EXTRACT Start Marker

On Wed, May 4, 2011 at 3:56 AM, Bart Schaefer <schaefer@xxxxxxxxxxxxxxxx> wrote:
> On May 3,  8:36pm, Felipe Contreras wrote:
> } Subject: Re: zle messes up 'words' variable?
> }
> } On Tue, May 3, 2011 at 5:39 PM, Bart Schaefer <schaefer@xxxxxxxxxxxxxxxx> wrote:
> } >    change the current values of these parameters. Any existing values
> } >    will be hidden during execution of completion widgets; EXCEPT FOR
> } >    COMPSTATE, THE PARAMETERS ARE RESET ON EACH FUNCTION EXIT (INCLUDING
> } >    NESTED FUNCTION CALLS FROM WITHIN THE COMPLETION WIDGET) to the
> } >    values they had when the function was entered.
> } >
> } > In other words, these variable are always local in all scopes, unless
> } > they are explicitly declared otherwise (which in this case requires
> } > the use of typeset -h).  That's part of their special-ness, and is one
> } > of the things I assert is extremely unlikely to change.
> }
> } Except that 'words' is not really acting as local, and 'local' should
> } be considered 'declared otherwise'. That's part of the weirdness.
>
> "local" without -h has never changed the special properties of a zsh
> variable.  It would be "weird" in a large number of other cases if it
> were to be "fixed" for this case.
>
> } +typeset -h words
> }  complete -F _foo foo
>
> No, that's making words non-special at the wrong scope; it may work
> for your example because _foo never attempts to examine the special
> value of $words, but in practice you can't create a useful completion
> function without some reference to that special value.
>
> (However, I think it still fails for your example, because the
> typeset at global scope will be supplanted by the special local at
> completion scope.  You have to wait until the local scope exists
> before you can hide it with "typeset -h".)

EXTRACT End Marker
RECORDS FOR PROCESSING Start Marker

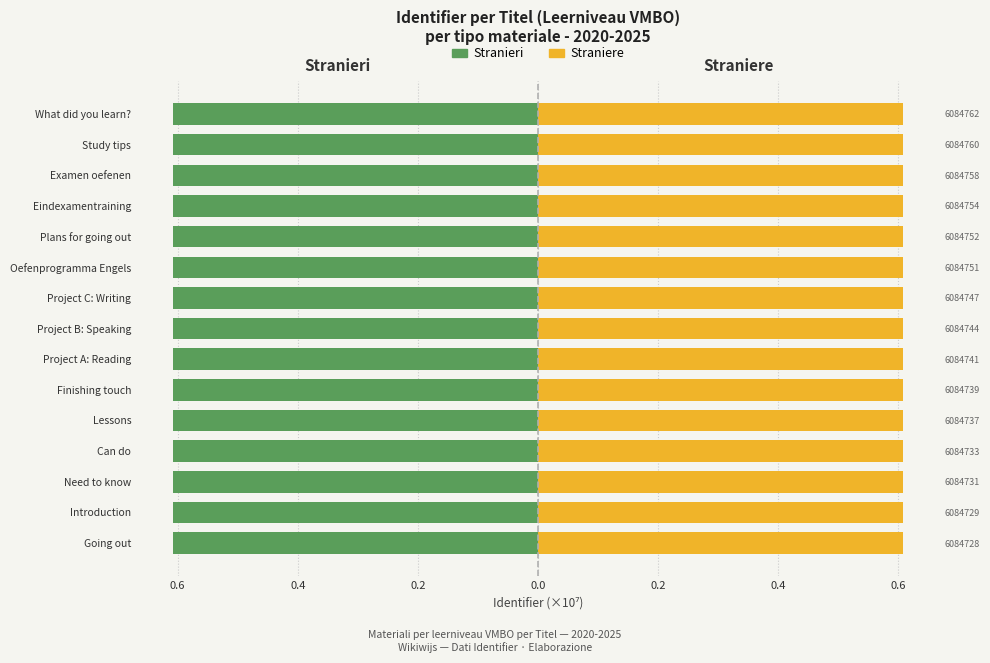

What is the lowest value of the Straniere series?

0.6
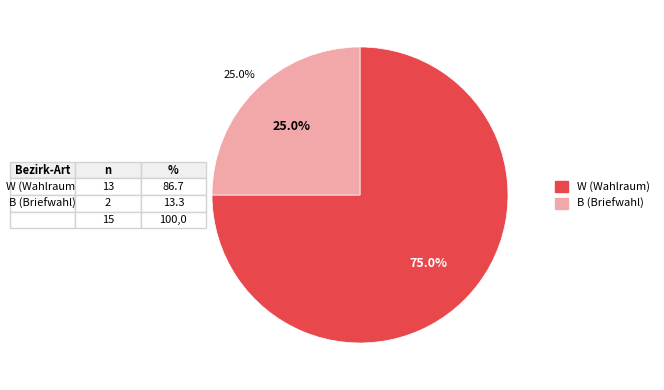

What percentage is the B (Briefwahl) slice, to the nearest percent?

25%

RECORDS FOR PROCESSING End Marker
RECORDS FOR PROCESSING Start Marker

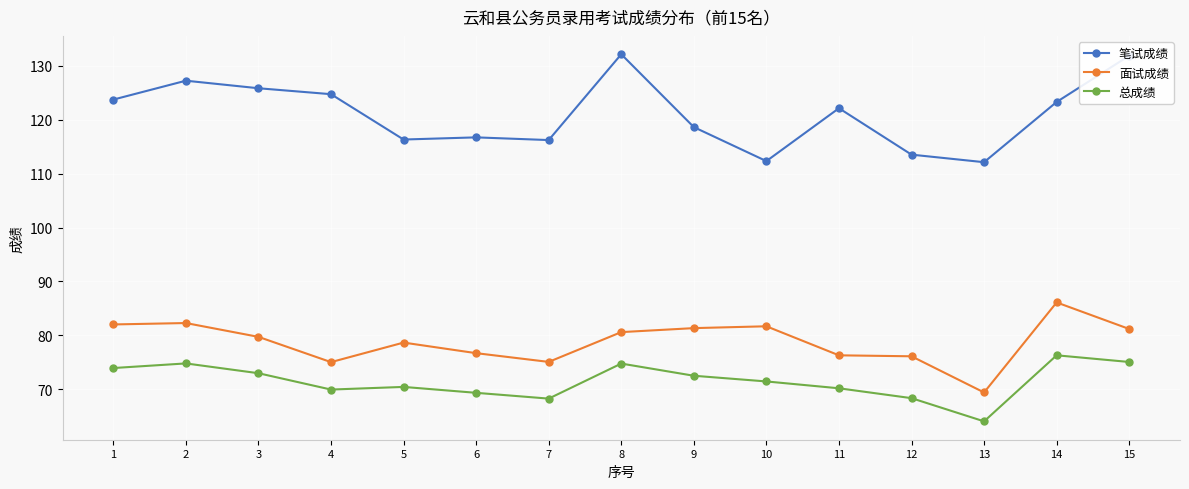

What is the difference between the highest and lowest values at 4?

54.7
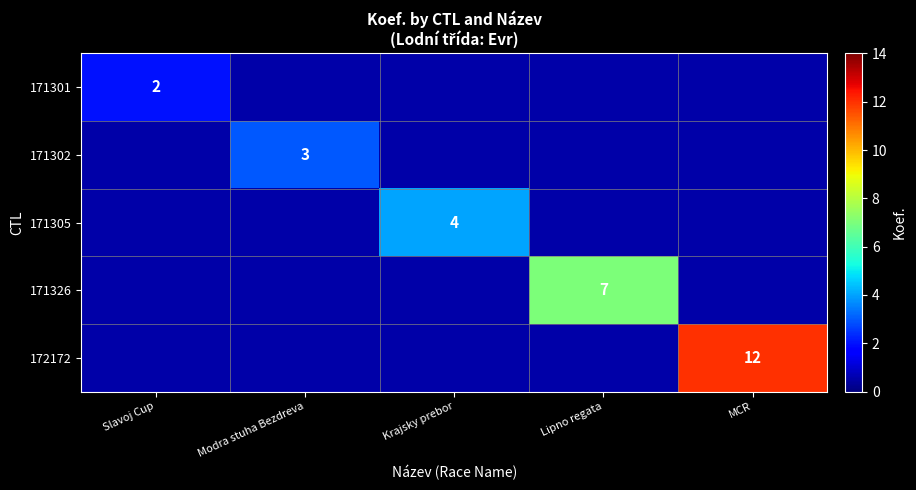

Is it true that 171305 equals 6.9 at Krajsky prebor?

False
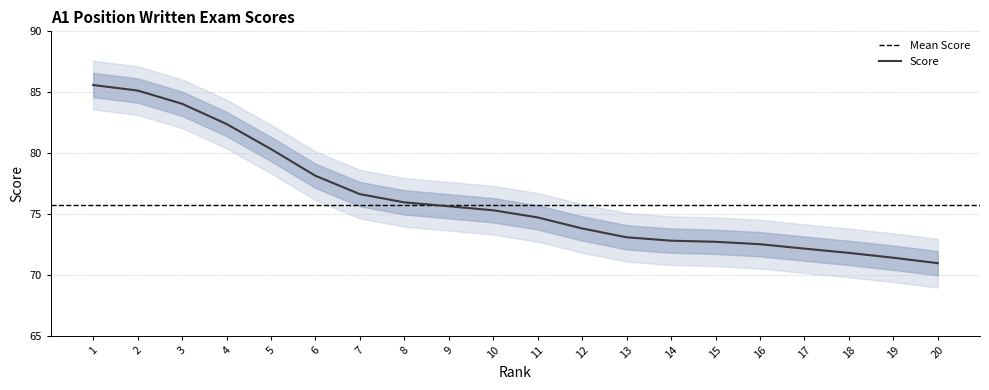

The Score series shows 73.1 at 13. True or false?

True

RECORDS FOR PROCESSING End Marker

= WORK INSTRUCTION A =
Duplicate the email about the zsh "words" variable word for word.
= WORK INSTRUCTION B =
From the listing, set down the lines beginning at the line that has "What is the lowest" and stopping after the line that has "What percentage is", without the pictures.

= EXPECTED ANSWER A =
On Wed, May 4, 2011 at 3:56 AM, Bart Schaefer <schaefer@xxxxxxxxxxxxxxxx> wrote:
> On May 3,  8:36pm, Felipe Contreras wrote:
> } Subject: Re: zle messes up 'words' variable?
> }
> } On Tue, May 3, 2011 at 5:39 PM, Bart Schaefer <schaefer@xxxxxxxxxxxxxxxx> wrote:
> } >    change the current values of these parameters. Any existing values
> } >    will be hidden during execution of completion widgets; EXCEPT FOR
> } >    COMPSTATE, THE PARAMETERS ARE RESET ON EACH FUNCTION EXIT (INCLUDING
> } >    NESTED FUNCTION CALLS FROM WITHIN THE COMPLETION WIDGET) to the
> } >    values they had when the function was entered.
> } >
> } > In other words, these variable are always local in all scopes, unless
> } > they are explicitly declared otherwise (which in this case requires
> } > the use of typeset -h).  That's part of their special-ness, and is one
> } > of the things I assert is extremely unlikely to change.
> }
> } Except that 'words' is not really acting as local, and 'local' should
> } be considered 'declared otherwise'. That's part of the weirdness.
>
> "local" without -h has never changed the special properties of a zsh
> variable.  It would be "weird" in a large number of other cases if it
> were to be "fixed" for this case.
>
> } +typeset -h words
> }  complete -F _foo foo
>
> No, that's making words non-special at the wrong scope; it may work
> for your example because _foo never attempts to examine the special
> value of $words, but in practice you can't create a useful completion
> function without some reference to that special value.
>
> (However, I think it still fails for your example, because the
> typeset at global scope will be supplanted by the special local at
> completion scope.  You have to wait until the local scope exists
> before you can hide it with "typeset -h".)

= EXPECTED ANSWER B =
What is the lowest value of the Straniere series?

0.6

What percentage is the B (Briefwahl) slice, to the nearest percent?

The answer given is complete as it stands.